• EXERCISE DETAILS:
Every line of the listing below must be printed again exactly, apart from its pictures.

• DATA EXCERPTS:
══════════

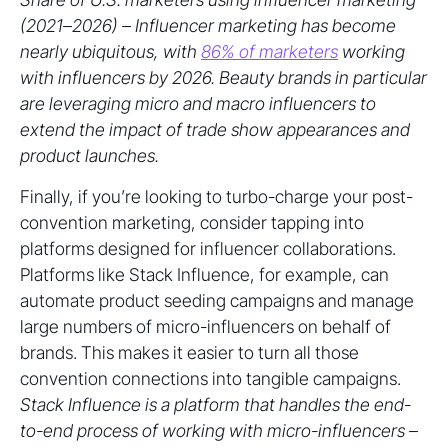
(2021–2026) – Influencer marketing has become
nearly ubiquitous, with
86% of marketers
working
with influencers by 2026. Beauty brands in particular
are leveraging micro and macro influencers to
extend the impact of trade show appearances and
product launches.
Finally, if you’re looking to turbo-charge your post-
convention marketing, consider tapping into
platforms designed for influencer collaborations.
Platforms like Stack Influence, for example, can
automate product seeding campaigns and manage
large numbers of micro-influencers on behalf of
brands. This makes it easier to turn all those
convention connections into tangible campaigns.
Stack Influence is a platform that handles the end-
to-end process of working with micro-influencers –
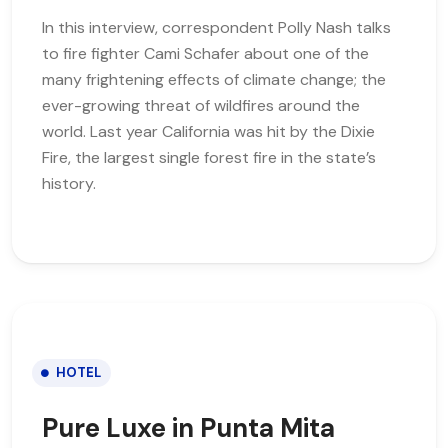
In this interview, correspondent Polly Nash talks
to fire fighter Cami Schafer about one of the
many frightening effects of climate change; the
ever-growing threat of wildfires around the
world. Last year California was hit by the Dixie
Fire, the largest single forest fire in the state’s
history.
HOTEL
Pure Luxe in Punta Mita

══════════

• EXERCISE ANSWER:
(2021–2026) – Influencer marketing has become
nearly ubiquitous, with
86% of marketers
working
with influencers by 2026. Beauty brands in particular
are leveraging micro and macro influencers to
extend the impact of trade show appearances and
product launches.
Finally, if you’re looking to turbo-charge your post-
convention marketing, consider tapping into
platforms designed for influencer collaborations.
Platforms like Stack Influence, for example, can
automate product seeding campaigns and manage
large numbers of micro-influencers on behalf of
brands. This makes it easier to turn all those
convention connections into tangible campaigns.
Stack Influence is a platform that handles the end-
to-end process of working with micro-influencers –
In this interview, correspondent Polly Nash talks
to fire fighter Cami Schafer about one of the
many frightening effects of climate change; the
ever-growing threat of wildfires around the
world. Last year California was hit by the Dixie
Fire, the largest single forest fire in the state’s
history.
HOTEL
Pure Luxe in Punta Mita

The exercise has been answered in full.